McCain must also concern himself with electoral geography. With Democrats turning out in staggering numbers nationwide, and with an economy in recession, an unpopular war, and an unpopular president, the quest for 270 electoral votes will be fraught with obstacles. If the 2004 electoral map is used as a starting point, there are almost no blue states that are likely to turn red. McCain may consider Pennsylvania and Michigan, but both states have voted for Democrats in the previous two elections, and continue to trend that way. It appears that McCain's only path to victory involves holding on to every state won by Bush. With Nevada, New Mexico, Colorado, Iowa, Missouri, Virginia, Ohio, and Florida in play, such a strategy will prove unbelievably tenuous.
McCain may consider using his running mate to move a swing state back into the Republican column -- perhaps a popular statewide official from Florida, Virginia, or Missouri. But if geography is his only consideration, McCain will still bump up against a juggernaut of Obama momentum. In addition to being about hope, change, and political realignment, Obama's campaign is about history. For McCain to slow him, he must also consider trying to meet Obama's moment, selecting a running mate with just as much historical meaning. A woman, Latino, or African American would suffice, and in any combination among them.
Meeting the needs of his candidacy will be difficult, given that what is necessary is nearly impossible to find. With a small (and diminishing) number of elected female Republicans, and even fewer minority GOP, McCain may be in search of a running mate that simply doesn't exist.
And even if he finds one somehow, he is faced with another grim reality. In a race where Barack Obama will be heavily favored, will the person offered the number two slot accept? No politician has ever been named the vice presidential nominee, lost, and then later become president. In 1972, so many party insiders were convinced that George McGovern would lose the general election, that a number of top brass politicians turned down the vice presidency. McGovern was left with Thomas Eagleton, who soon became the first person to remove his name from a presidential ticket, after it was revealed he had suffered from mental illness. For McCain, this must be an uncomfortable precedent.

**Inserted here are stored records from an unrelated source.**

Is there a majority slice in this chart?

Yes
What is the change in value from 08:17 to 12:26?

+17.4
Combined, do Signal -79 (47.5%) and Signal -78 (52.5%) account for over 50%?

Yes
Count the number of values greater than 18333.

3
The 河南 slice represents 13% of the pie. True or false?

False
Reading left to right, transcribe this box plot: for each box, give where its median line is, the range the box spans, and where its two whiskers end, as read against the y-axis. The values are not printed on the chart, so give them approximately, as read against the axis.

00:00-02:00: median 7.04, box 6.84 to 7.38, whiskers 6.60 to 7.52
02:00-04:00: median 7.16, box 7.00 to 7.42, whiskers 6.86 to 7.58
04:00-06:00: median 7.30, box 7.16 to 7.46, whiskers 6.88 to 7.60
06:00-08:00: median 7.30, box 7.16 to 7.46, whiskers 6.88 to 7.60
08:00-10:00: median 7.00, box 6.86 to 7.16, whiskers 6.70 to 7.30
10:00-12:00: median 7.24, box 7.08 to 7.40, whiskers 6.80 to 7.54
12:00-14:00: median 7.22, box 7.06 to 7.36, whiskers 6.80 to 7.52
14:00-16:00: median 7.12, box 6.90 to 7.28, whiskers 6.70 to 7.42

Though McCain claims not to have begun searching, the media is already floating some names: Governor Mark Sanford of South Carolina, Senator Kay Bailey Hutchinson of Texas, Governor Mike Huckabee of Arkansas, Governor Charlie Crist of Florida, and even Condoleezza Rice. Yet each of these candidates fails to satisfy at least one of McCain's needs. Mark Sanford comes from a safe Republican state. Kay Bailey Hutchinson doesn't deliver on electoral math and is more interested in running for Governor in 2010 than being Vice President. Governor Huckabee might seem an obvious choice to some, but while he may help bring evangelicals on board, he does nothing to woo economic conservatives.

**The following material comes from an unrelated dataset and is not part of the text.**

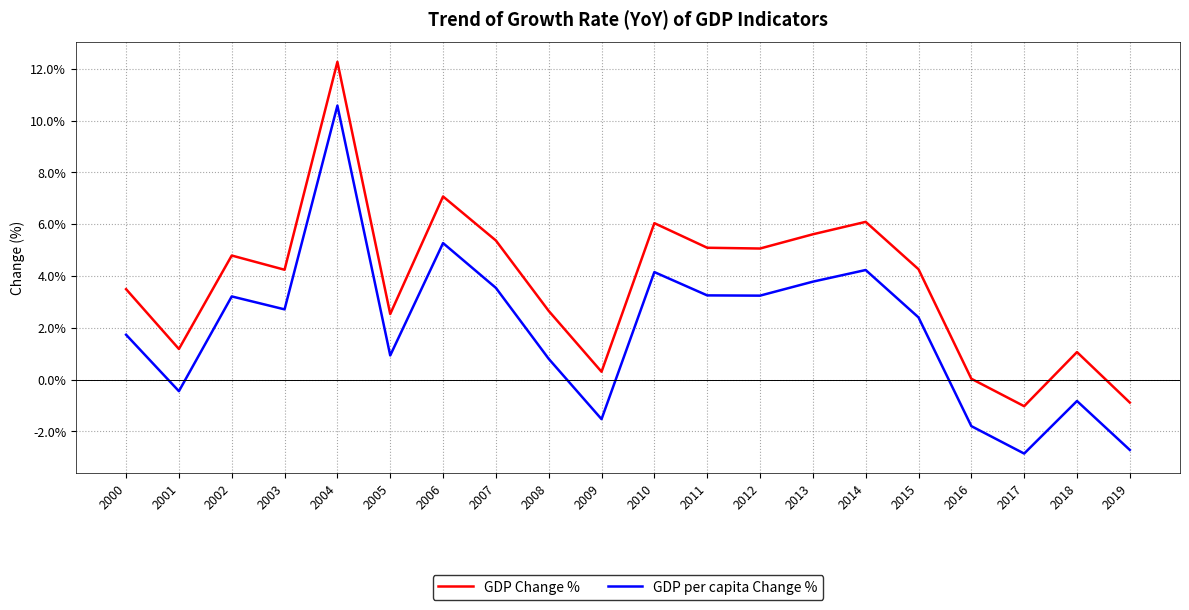

True or false: GDP per capita Change % has a value of 5.6 at 2002.

False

Charlie Crist might seem a good choice; he is extraordinarily popular in Florida. But would a man who will likely be the frontrunner in the next GOP primary really risk his political career on McCain's faltering campaign? And even if he were willing, would he really be helpful as the number two? He is, after all, just another old white man, but with a South Beach tan that will play poorly in the Midwest.

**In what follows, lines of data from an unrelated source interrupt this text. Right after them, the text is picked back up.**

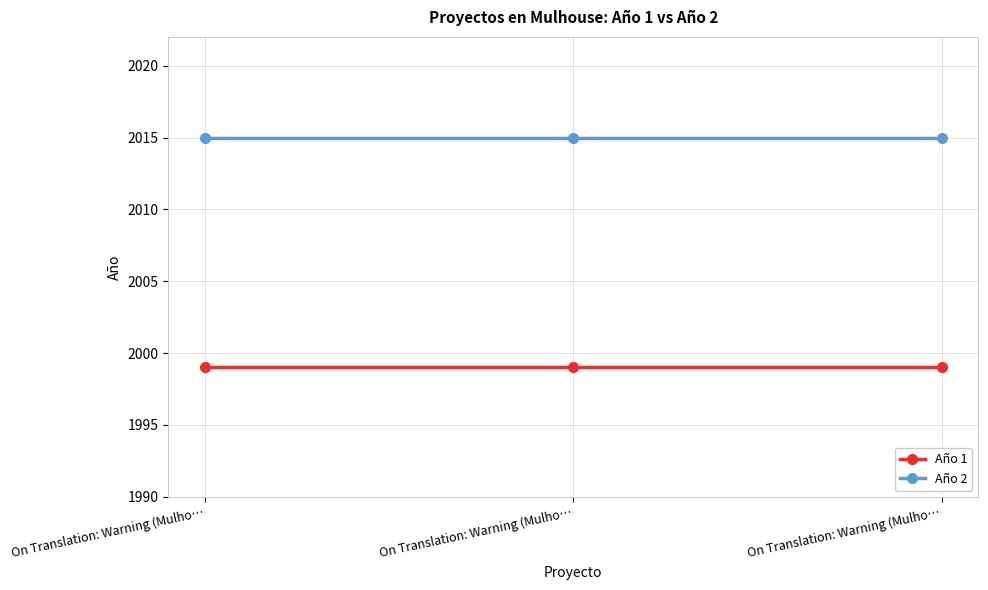

Reading left to right, extract all data points from this chart.

Año 1: 1999	1999	1999
Año 2: 2015	2015	2015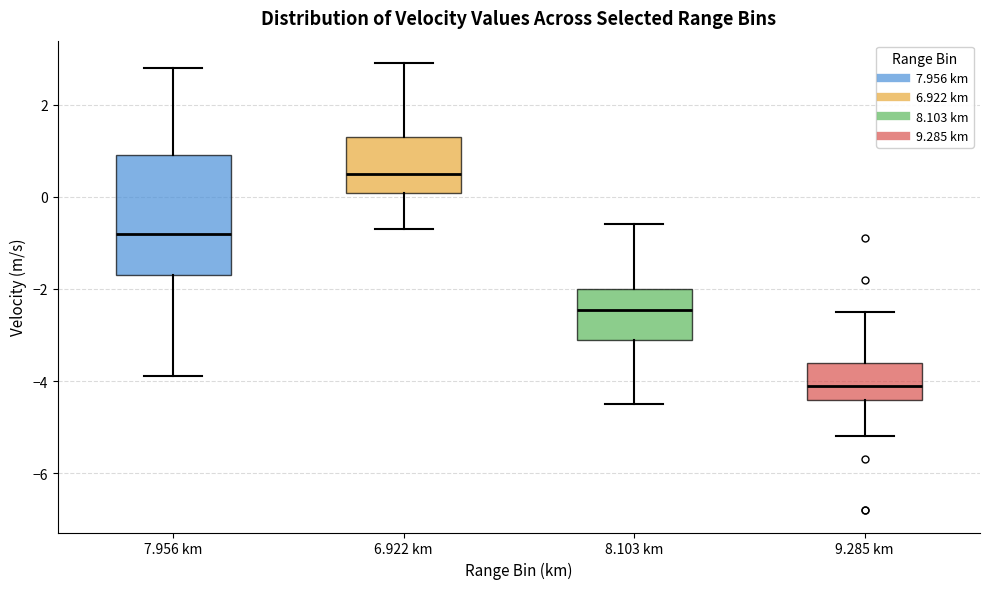

Reading left to right, read every box against the y-axis: the position of its median line, the range the box covers, and the ends of its whiskers. The values are not printed on the chart, so give them approximately, as read against the axis.

7.956 km: median -0.8, box -1.6 to 1.0, whiskers -3.8 to 2.8
6.922 km: median 0.6, box 0.0 to 1.4, whiskers -0.6 to 3.0
8.103 km: median -2.4, box -3.0 to -2.0, whiskers -4.4 to -0.6
9.285 km: median -4.0, box -4.4 to -3.6, whiskers -5.2 to -2.4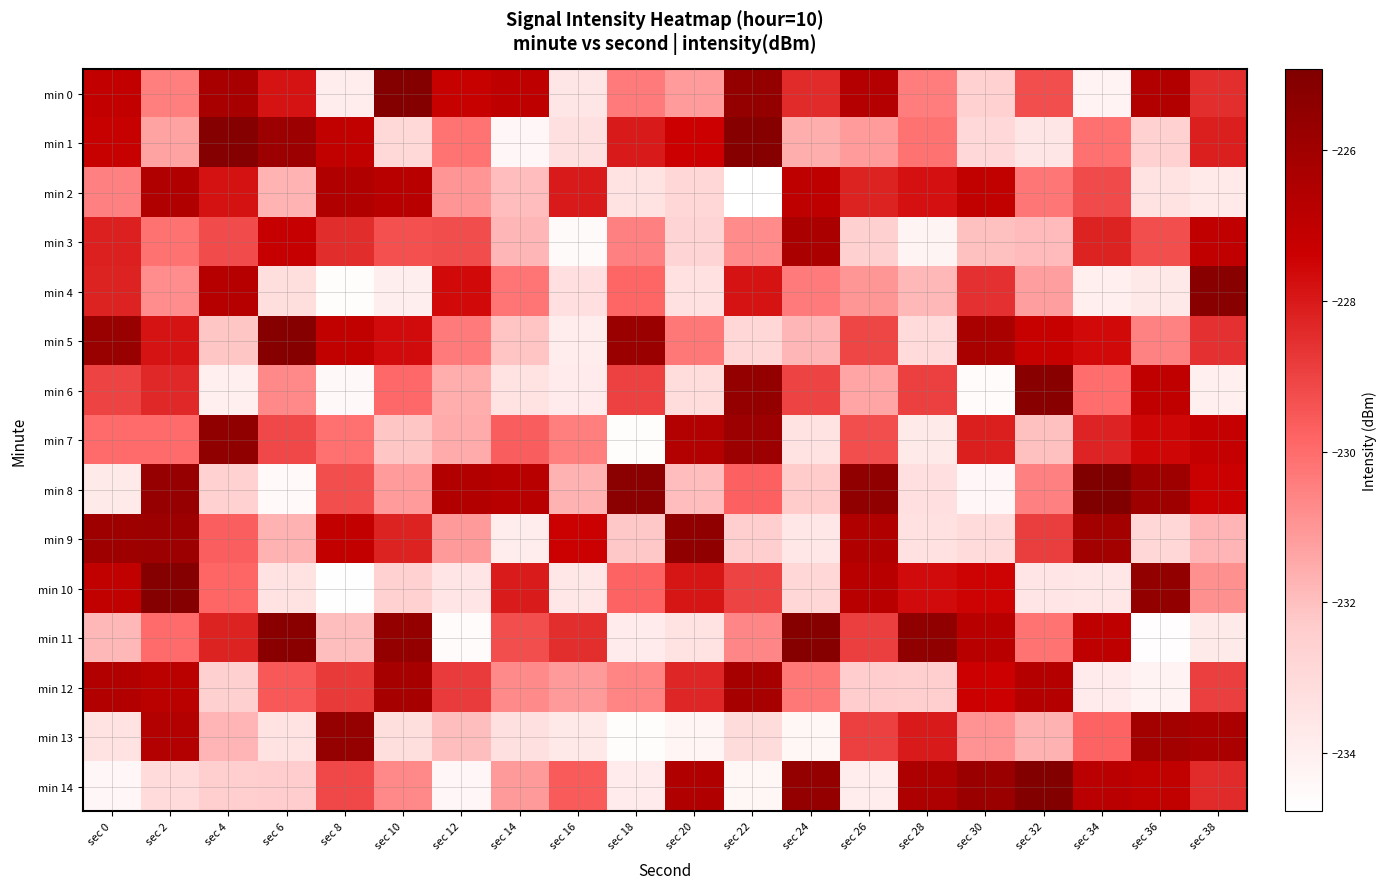

At how many categories does at least one series exceed -231?

20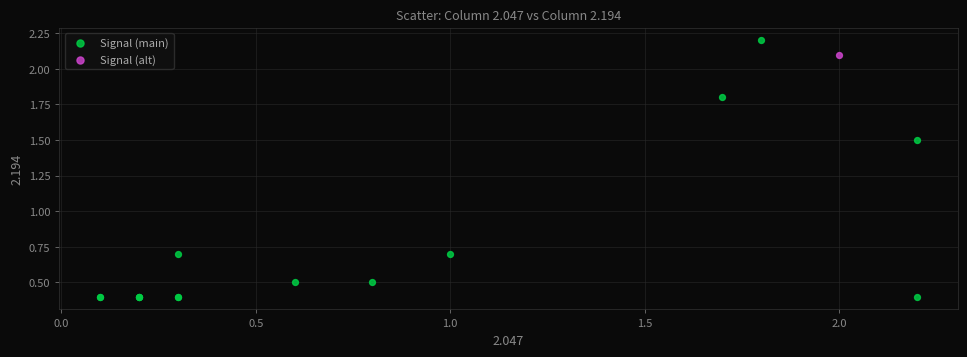

What are all the series names shown in the legend?

Signal (main), Signal (alt)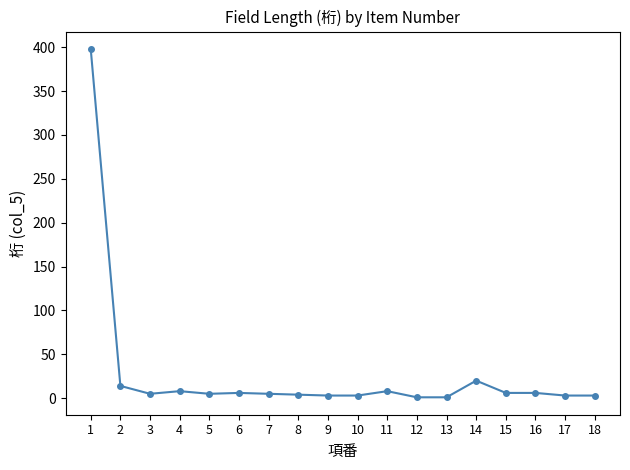

What is the sum of all values?

499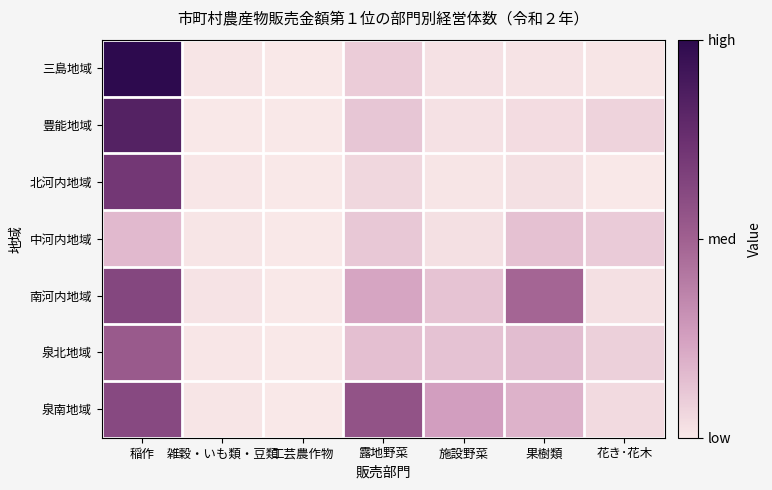

Reading right to left, transcribe all the data shown in this chart.

三島地域: 花き･花木=8	果樹類=13	施設野菜=17	露地野菜=68	工芸農作物=1	雑穀・いも類・豆類=6	稲作=719
豊能地域: 花き･花木=53	果樹類=30	施設野菜=18	露地野菜=86	工芸農作物=0	雑穀・いも類・豆類=2	稲作=603
北河内地域: 花き･花木=1	果樹類=21	施設野菜=8	露地野菜=44	工芸農作物=0	雑穀・いも類・豆類=4	稲作=509
中河内地域: 花き･花木=71	果樹類=96	施設野菜=22	露地野菜=79	工芸農作物=0	雑穀・いも類・豆類=6	稲作=116
南河内地域: 花き･花木=22	果樹類=343	施設野菜=91	露地野菜=166	工芸農作物=0	雑穀・いも類・豆類=13	稲作=451
泉北地域: 花き･花木=60	果樹類=108	施設野菜=94	露地野菜=102	工芸農作物=0	雑穀・いも類・豆類=4	稲作=380
泉南地域: 花き･花木=35	果樹類=133	施設野菜=184	露地野菜=405	工芸農作物=0	雑穀・いも類・豆類=8	稲作=441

Of all the choices, none may be as interesting as Condoleezza Rice. As a black woman, she brings a substantial sense of history to the race. On paper she may even seem to accomplish the impossible ideologically, an obvious darling of the right, but with the tone and temperament of a moderate. Certainly McCain would see these qualities as advantages.
But more so than any other viable choice, Condoleezza Rice would be fatal to the McCain campaign. Barack Obama's strongest argument against McCain, and the message he will proceed with through November, is that, though Bush will not be on the ballot in November, his policies will live on in a McCain presidency. If McCain were to select Bush's single closest adviser as his running mate, a woman who was the architect not only of the Iraq War, but of its searing mismanagement, he would be validating all that Democrats and Independents fear. In doing so, he would be digging his political grave.
There are many who will argue that, while McCain may face challenges with his running mate selection, ultimately, voters do not decide how to vote based on the vice presidential nominee. Generally, that is a true statement, but with McCain, that is unlikely to be the case. At 71 years old -- soon to be 72 -- McCain would be the oldest man ever elected president. Many are already speculating that he would only seek a single term in the White House. That speculation, whether accurate or not, will fuel the idea that his vice presidential choice is uniquely important. McCain is essentially choosing the 2012 nominee.
With scant options and an uphill climb, McCain may be telling the truth when he says he hasn't begun to consider running mate choices. Perhaps, he can't stomach the thought.